John Ed Parchman

Biographical details
- Born: c. 1949 (age 75–76)

Playing career
- ?: Cisco

Coaching career (HC unless noted)
- 1977–1979: Frenship HS (TX)
- 1980–1982: Coronado HS (TX) (assistant)
- 1983–1984: Cisco HS (TX)
- 1985–1988: Socorro HS (TX)
- 1989–1992: Lee HS (TX) (assistant)
- 1993–1994: Llano HS (TX)
- 1995–2003: Midland Lee HS (TX)
- 2006–2008: Cisco

Head coaching record
- Overall: 152–73–1 (high school)

Accomplishments and honors

Championships
- 3 Texas 5A state (1998–2000)

Awards
- USA Today HS coach of the year (1999)

= John Parchman =

American football player and coach

John Ed Parchman (born c. 1949) is an American former football coach.

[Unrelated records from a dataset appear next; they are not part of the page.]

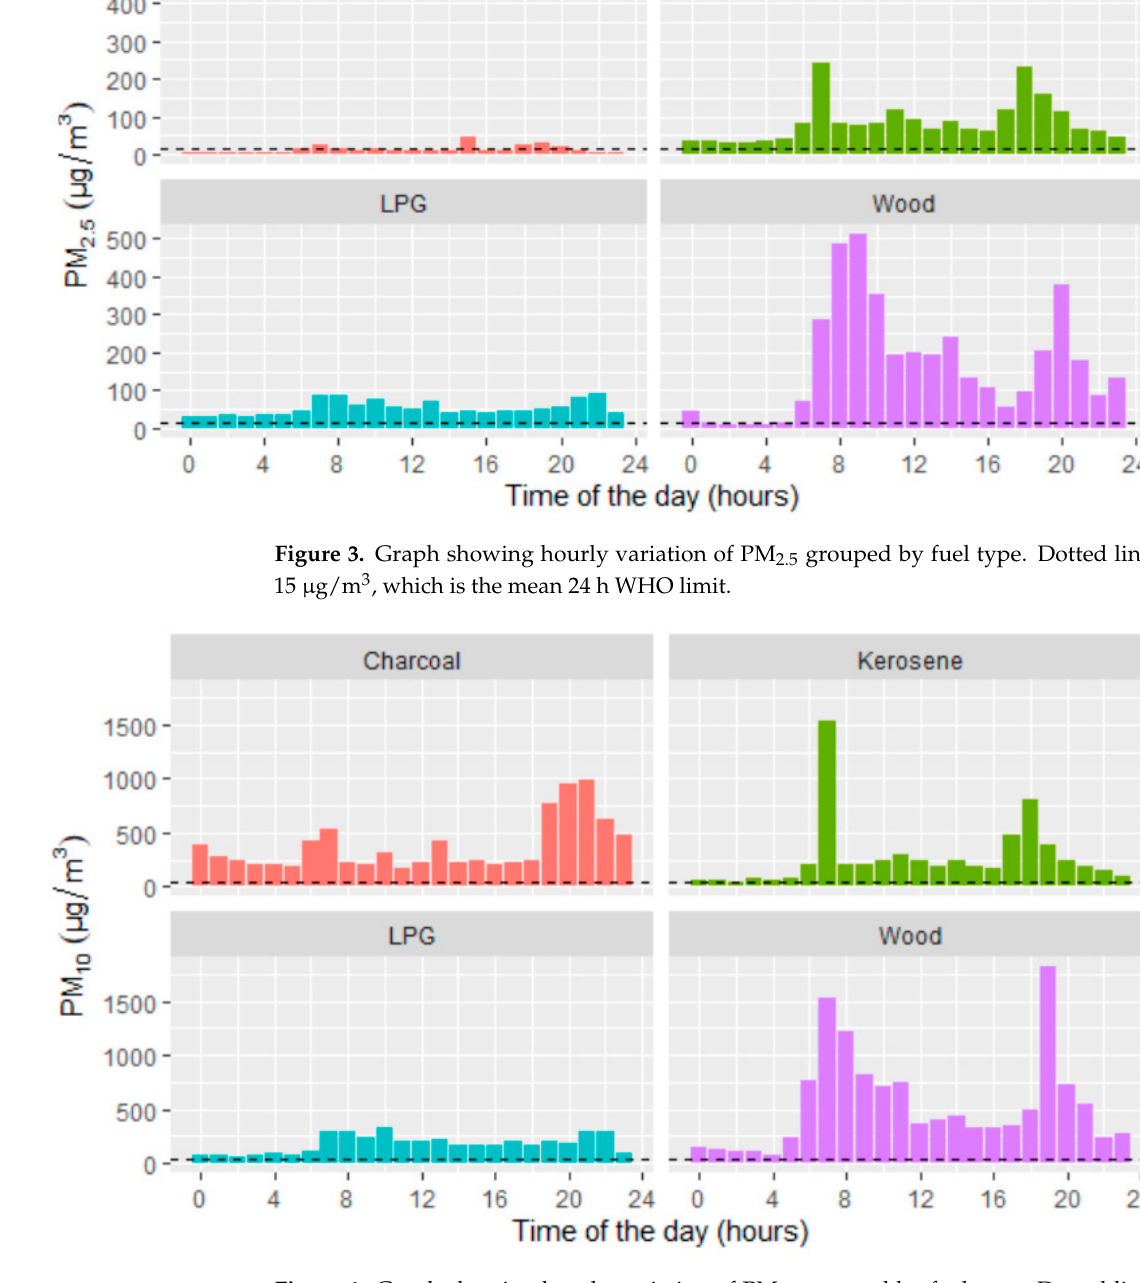
Figure 5. Graph showing daily variation of PM 2.5 by fuel type. Dotted line plotted at 15 µg/m 3 , which is the mean 24 h WHO limit.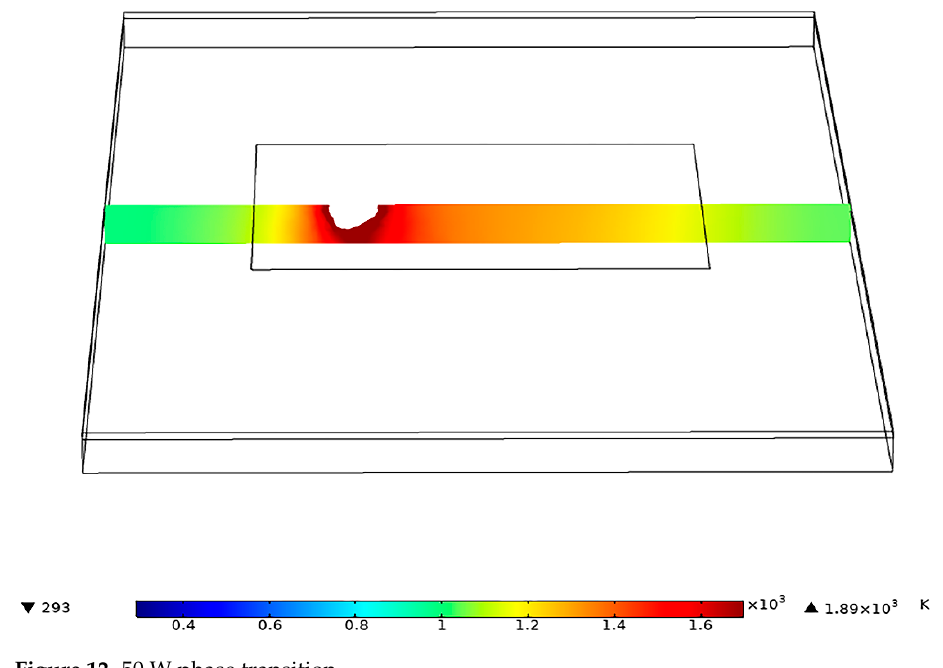
Figure 12. 50 W phase transition.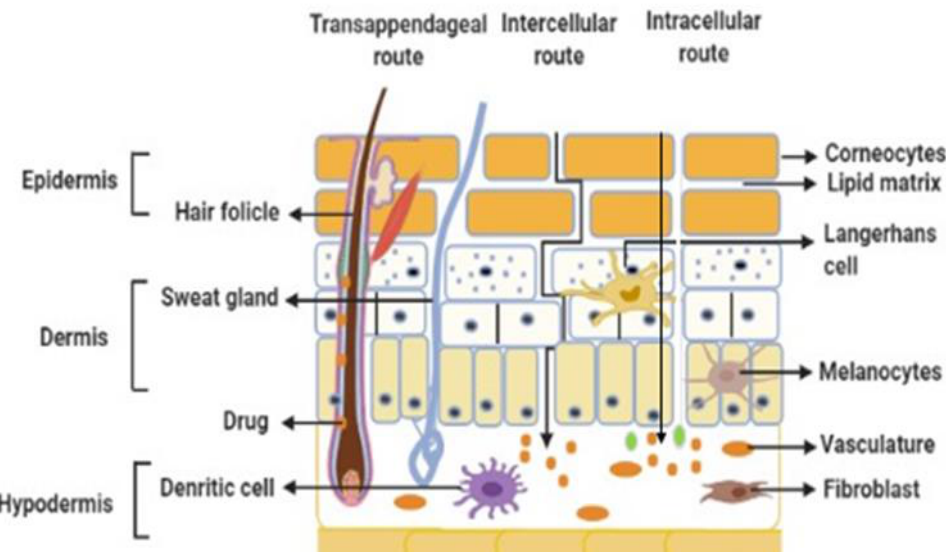
Figure 3. Schematic representation of the permeation process through the skin.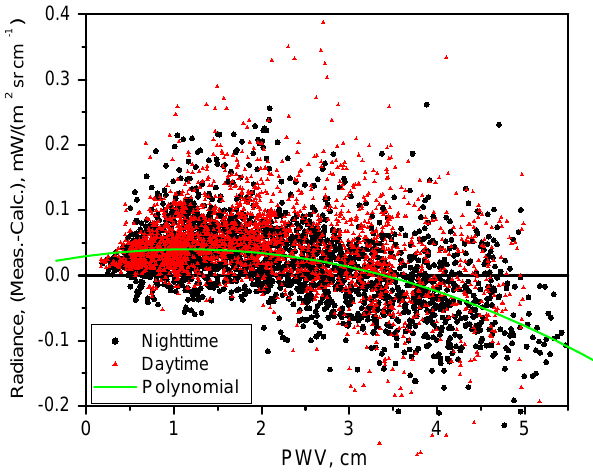
Fig. 5. Radiances averaged over 2 spectral intervals taken together: between 2142.7–2144.1cm − 1 and 2167.2-2168.7cm − 1 used for verification of kCARTA calculations. Differences between mea- sured and calculated radiances for daytime and nighttime are plotted as a function of PWV.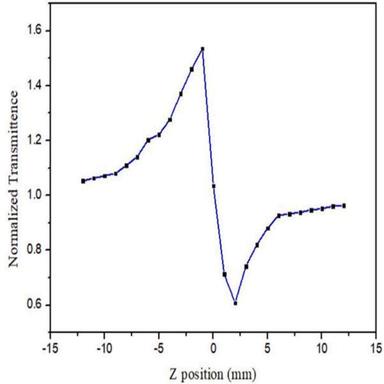
Ratio of Z-scan closed to open aperture curve of G4C3NBM crystal.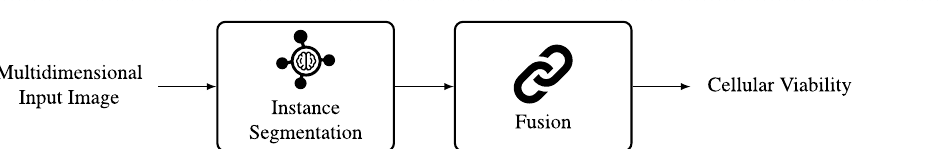
Figure 7. Automated Cellular Viability Analysis Pipeline. A multidimensional input image is processed with the presented approach of instance segmentation. A fusion step is required to obtain cellular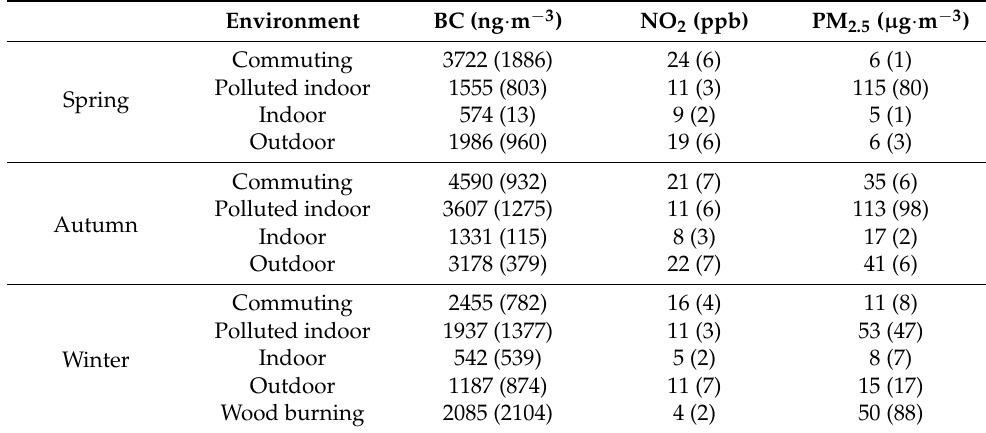
Table 3. PE mean for each environment and for each campaign (for BC, NO 2 , and PM 2.5 for all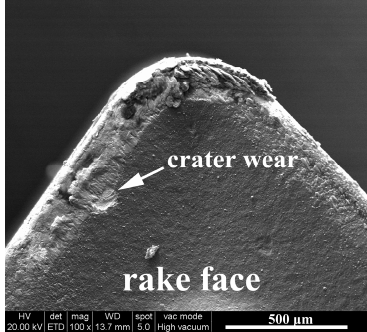
Figure 10. SEM image of rake face of the TiAlN-coated insert after machining for 12 min (cutting speed of 50 m/min, feed rate of 0.1 mm/r, depth of cut of 1.0 mm).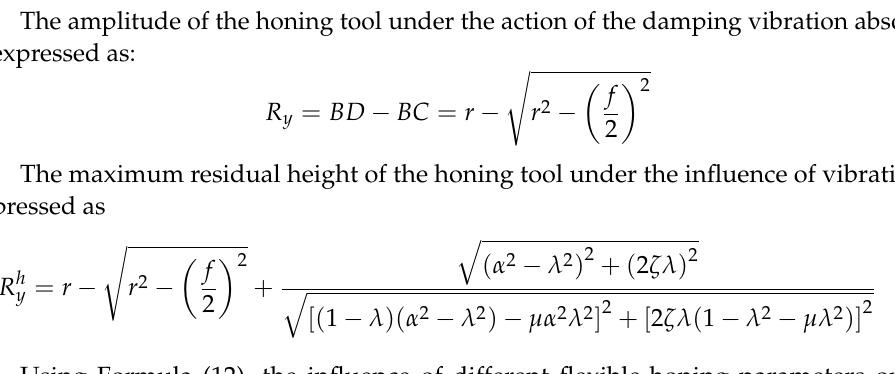
Figure 6. Honing residual height of face-gear tooth surface.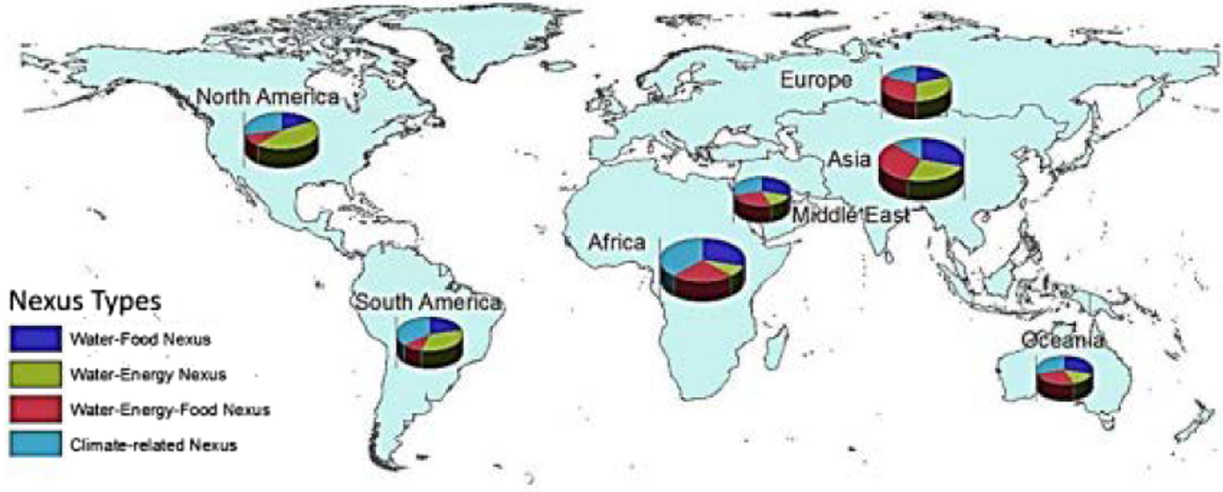
Fig. 9 A graphical representation of nexus types in different regions (Endo et al. 2017) Table 2 Nexuses types and most and least dominant regions with respect to nexus type (Endo et al.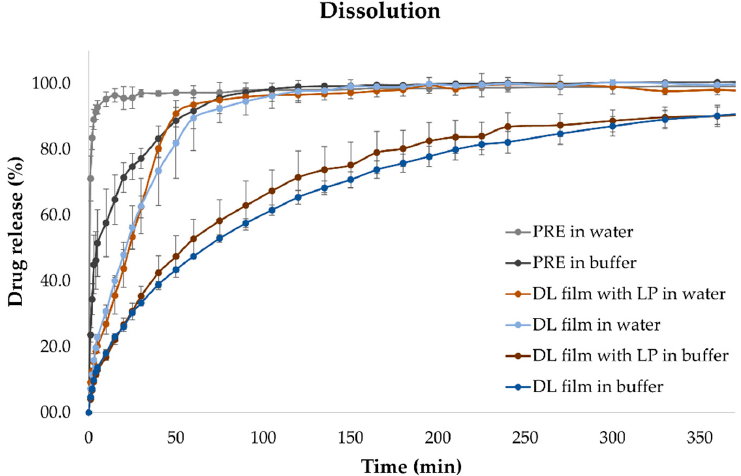
Figure 7. Drug release of pure substance and drug-loaded films with and without liver powder in phosphate buffer (pH 6.8) and in water. Average and standard deviations are shown, n = 3.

==High school coaching career==
Parchman coached highly successfully for 20 years in West Texas high school football. As head coach at Frenship High School in Wolfforth, Socorro High School in El Paso, Llano High School in Llano and Lee High School in Midland he amassed a 152–73–1 coaching record.

While at Midland Lee, he compiled an 88–23–1 record in nine years, and led the Rebels with Cedric Benson to three consecutive state championships (1998–2000) in the largest classification. They were the only 5A team in Texas high school football history to “three-peat” until Southlake Carroll High School match this feat in 2006.

In 1999 Parchman was named National High School Coach of the Year by USA Today.

==College coaching career==
After head coaching the Midland Lee Rebels he went to head coach Cisco Junior College football.